Executive Summary
Accounting for existing resources, planned resources that are sited and licensed, and the implementation of the Council’s energy efficiency targets, the Northwest power supply is likely to become inadequate by 2021, primarily due to the retirement of the Centralia 1 and Boardman coal plants (1,330 megawatts combined). The loss-of-load probability (LOLP) for that year is estimated to be over 6 percent, which exceeds the Council’s standard of 5 percent.
By 2022 the LOLP is projected to rise to about 7 percent, due to the additional retirements of the North Valmy 1 coal plant, the Colstrip 1 and 2 coal plants and the Pasco gas-fired plant (479 megawatts combined). In 2023 the LOLP is expected to remain at about 7 percent. The increase in LOLP would be higher except for the Council’s targeted energy efficiency savings and savings from codes and federal standards. Additional capacity needed to maintain adequacy is estimated to be on the order of 300 megawatts in 2021 with an additional need for 300 to 400 megawatts in 2022.
It should be noted that this analysis examines the adequacy of the aggregate regional power supply.

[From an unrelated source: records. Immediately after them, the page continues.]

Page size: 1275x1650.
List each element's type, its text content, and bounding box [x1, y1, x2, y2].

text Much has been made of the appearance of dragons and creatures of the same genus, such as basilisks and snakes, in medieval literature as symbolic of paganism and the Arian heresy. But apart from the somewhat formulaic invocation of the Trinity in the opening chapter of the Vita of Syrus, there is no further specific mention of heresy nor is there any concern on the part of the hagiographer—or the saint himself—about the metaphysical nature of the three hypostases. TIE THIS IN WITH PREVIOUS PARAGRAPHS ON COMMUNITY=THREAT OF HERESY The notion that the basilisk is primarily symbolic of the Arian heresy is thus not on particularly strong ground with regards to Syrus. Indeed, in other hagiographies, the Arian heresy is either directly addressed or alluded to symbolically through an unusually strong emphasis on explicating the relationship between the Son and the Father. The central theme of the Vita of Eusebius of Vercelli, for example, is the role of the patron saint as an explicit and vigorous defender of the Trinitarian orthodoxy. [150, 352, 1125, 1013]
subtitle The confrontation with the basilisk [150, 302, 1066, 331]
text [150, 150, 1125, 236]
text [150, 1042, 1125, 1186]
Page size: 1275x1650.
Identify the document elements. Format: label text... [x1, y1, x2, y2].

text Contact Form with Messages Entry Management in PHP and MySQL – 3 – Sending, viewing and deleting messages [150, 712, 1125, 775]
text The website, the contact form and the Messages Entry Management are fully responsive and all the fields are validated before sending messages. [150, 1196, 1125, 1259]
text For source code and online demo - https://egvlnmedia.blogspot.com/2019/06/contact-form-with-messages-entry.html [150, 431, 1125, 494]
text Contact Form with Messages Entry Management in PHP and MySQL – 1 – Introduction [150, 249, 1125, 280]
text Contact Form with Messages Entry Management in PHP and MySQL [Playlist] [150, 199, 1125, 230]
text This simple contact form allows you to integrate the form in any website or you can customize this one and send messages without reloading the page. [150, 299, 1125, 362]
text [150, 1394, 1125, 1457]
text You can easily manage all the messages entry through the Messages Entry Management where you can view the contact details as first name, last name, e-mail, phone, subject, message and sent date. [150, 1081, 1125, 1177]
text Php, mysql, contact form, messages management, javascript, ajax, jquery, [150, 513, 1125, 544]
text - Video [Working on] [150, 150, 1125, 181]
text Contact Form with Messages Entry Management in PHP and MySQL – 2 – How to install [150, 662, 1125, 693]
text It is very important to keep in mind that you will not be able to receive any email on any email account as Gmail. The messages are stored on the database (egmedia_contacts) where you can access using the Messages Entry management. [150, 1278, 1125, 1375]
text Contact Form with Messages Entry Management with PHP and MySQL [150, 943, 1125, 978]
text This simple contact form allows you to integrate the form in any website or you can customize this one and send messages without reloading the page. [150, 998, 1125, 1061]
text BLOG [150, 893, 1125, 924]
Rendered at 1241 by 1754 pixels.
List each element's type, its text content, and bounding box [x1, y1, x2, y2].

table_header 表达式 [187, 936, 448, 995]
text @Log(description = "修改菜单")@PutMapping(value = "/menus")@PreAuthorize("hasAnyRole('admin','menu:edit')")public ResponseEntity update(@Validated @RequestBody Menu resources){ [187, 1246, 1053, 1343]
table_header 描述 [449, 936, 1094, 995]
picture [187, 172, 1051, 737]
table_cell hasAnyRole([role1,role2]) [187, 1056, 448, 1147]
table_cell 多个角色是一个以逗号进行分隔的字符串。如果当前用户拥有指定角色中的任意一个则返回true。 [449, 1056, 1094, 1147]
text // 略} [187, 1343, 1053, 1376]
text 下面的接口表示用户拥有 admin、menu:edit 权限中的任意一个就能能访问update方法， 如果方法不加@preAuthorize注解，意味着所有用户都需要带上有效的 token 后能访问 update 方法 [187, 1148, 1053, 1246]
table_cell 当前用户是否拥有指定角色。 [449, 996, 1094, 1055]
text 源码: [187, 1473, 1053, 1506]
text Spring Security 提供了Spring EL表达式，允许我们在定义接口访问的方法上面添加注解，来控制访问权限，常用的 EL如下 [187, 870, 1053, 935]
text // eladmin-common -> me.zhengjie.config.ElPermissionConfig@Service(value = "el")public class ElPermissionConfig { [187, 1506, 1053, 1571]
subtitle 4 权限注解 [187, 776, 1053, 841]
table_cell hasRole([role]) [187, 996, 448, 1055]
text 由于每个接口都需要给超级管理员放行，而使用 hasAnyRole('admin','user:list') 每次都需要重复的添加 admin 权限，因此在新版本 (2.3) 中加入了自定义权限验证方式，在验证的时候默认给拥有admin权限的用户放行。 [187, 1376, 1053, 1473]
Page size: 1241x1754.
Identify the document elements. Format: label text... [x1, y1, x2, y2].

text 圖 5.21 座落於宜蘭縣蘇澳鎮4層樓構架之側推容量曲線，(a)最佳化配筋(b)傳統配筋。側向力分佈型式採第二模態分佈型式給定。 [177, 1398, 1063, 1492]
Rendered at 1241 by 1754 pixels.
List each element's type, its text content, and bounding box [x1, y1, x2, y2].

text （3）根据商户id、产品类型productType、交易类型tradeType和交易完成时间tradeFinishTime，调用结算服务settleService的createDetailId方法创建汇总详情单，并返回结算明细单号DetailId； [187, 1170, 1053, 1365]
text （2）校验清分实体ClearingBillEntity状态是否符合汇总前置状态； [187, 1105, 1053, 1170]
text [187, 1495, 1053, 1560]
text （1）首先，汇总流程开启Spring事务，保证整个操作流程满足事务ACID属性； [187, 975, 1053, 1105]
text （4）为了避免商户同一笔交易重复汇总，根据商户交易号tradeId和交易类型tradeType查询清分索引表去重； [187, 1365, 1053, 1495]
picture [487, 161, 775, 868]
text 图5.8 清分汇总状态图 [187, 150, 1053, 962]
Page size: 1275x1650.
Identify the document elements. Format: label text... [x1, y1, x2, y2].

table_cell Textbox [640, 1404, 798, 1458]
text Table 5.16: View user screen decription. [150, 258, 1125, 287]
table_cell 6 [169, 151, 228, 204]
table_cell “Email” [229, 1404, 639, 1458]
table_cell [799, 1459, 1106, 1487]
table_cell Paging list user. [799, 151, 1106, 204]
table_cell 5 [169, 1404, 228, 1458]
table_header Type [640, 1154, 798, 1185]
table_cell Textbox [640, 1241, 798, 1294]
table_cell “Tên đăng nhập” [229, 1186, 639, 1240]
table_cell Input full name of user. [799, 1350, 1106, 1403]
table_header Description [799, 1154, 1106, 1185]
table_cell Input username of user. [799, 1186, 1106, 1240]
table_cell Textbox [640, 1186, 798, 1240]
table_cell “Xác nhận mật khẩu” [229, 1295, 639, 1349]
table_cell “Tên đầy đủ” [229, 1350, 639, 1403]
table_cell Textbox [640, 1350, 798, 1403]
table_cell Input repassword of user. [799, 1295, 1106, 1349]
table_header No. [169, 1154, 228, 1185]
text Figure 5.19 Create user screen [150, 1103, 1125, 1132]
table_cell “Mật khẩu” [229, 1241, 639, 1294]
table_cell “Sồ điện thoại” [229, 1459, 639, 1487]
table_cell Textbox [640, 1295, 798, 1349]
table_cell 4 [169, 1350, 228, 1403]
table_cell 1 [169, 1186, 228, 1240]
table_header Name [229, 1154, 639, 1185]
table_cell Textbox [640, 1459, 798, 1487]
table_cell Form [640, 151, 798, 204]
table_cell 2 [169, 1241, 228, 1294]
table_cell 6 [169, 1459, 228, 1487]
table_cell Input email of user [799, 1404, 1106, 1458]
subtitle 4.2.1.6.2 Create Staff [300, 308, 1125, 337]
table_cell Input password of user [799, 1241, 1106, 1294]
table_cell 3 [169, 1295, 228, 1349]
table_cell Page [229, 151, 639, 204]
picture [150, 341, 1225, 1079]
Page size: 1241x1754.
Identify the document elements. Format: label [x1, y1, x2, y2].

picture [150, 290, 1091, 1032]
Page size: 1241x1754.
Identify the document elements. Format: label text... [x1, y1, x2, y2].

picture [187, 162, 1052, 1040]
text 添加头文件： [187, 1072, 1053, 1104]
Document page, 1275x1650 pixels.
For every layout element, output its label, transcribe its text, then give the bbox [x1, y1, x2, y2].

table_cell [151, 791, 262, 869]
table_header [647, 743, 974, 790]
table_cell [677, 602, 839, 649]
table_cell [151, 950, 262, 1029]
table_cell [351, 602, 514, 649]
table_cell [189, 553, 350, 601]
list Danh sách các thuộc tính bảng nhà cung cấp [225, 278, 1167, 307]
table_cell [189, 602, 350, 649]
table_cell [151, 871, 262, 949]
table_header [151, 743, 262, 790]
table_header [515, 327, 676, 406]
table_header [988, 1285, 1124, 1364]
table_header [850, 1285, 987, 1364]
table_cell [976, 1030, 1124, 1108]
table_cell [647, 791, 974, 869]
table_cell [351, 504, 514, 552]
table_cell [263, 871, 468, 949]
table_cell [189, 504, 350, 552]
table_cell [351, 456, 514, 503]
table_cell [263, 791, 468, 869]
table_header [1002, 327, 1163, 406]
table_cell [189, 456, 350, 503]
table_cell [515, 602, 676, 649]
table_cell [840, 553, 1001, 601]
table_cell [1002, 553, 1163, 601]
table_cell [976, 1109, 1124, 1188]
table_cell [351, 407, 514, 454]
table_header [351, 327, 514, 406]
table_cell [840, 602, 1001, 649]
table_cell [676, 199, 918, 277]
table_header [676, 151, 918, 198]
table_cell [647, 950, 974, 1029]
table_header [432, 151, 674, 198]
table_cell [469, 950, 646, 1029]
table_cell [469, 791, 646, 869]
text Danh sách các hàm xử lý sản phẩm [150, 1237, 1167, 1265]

Individual utilities within the Northwest have varying resource mixes and loads and, therefore, have varying needs for new resources. In aggregate, Northwest utilities have identified 540 megawatts of wind, about 800 megawatts of (unspecified fuel source) capacity and other small resources that could be developed by 2021, if needed.[1] These planned resources are not included in this assessment because they are not sited and licensed. Also excluded from this analysis are approximately 400 megawatts of demand response, which is the remaining part of the 600 megawatts identified in the Council’s Seventh Power Plan as likely being available by 2021. While the Council believes this level of demand response will be available, it is not included in this analysis because of ongoing concerns regarding barriers to its acquisition.
While it appears that regional utilities are well positioned to face the anticipated shortfall beginning in 2021, different manifestations of future uncertainties could significantly alter the outcome. For example, the results provided above are based on medium load growth. Reducing the 2023 load forecast by 2 percent[2] results in an LOLP of just under 5 percent and has roughly the same effect as adding 650 megawatts of capacity. Increasing the load forecast by 2 percent[3] raises the 2023 LOLP to about 10 percent and almost doubles the amount of capacity needed (from 650 to 1,000 megawatts) to satisfy the Council’s 5 percent standard.
The reference case results assume a conservative level of available Southwest market supply. Increasing that supply by 500 megawatts lowers the 2023 LOLP to a little over 5 percent and only about 50 megawatts of additional capacity are needed to meet the Council’s 5 percent standard. However, decreasing the Southwest market supply by 500 megawatts raises the LOLP to 8.6 percent and would require 1,050 megawatts of additional capacity.
Reducing the load forecast by 2 percent and increasing the Southwest market availability by 500 megawatts lowers the LOLP to 3.5 percent and no additional capacity is required for adequacy. However, increasing the load forecast by 2 percent and decreasing the Southwest market by 500 megawatts raises the LOLP to 12 percent and requires about 1,500 megawatts of additional capacity to satisfy the Council’s adequacy standard.
Potential shortfall events for the 2023 operating year occur almost exclusively during December, January and February. Event durations range from a single hour to over 24 hours and average about 20 hours. The most common event duration is 16 hours, which occur over the commonly defined peak hours of the day. Events also tend to have a uniform hourly magnitude because, whenever possible, the hydro system is operated in a way to spread out projected shortfalls evenly across the peak hours of the day. For example, it is much easier to resolve a flat 100 megawatt shortfall over the 16 peak hours of the day than a 2-hour 800 megawatt shortfall
[1] Source: Pacific Northwest Utilities Conference Committee’s 2018 Northwest Regional Forecast.
[2] This means multiplying the load in each hour of the year by 0.98.
[3] This means multiplying the load in each hour of the year by 1.02.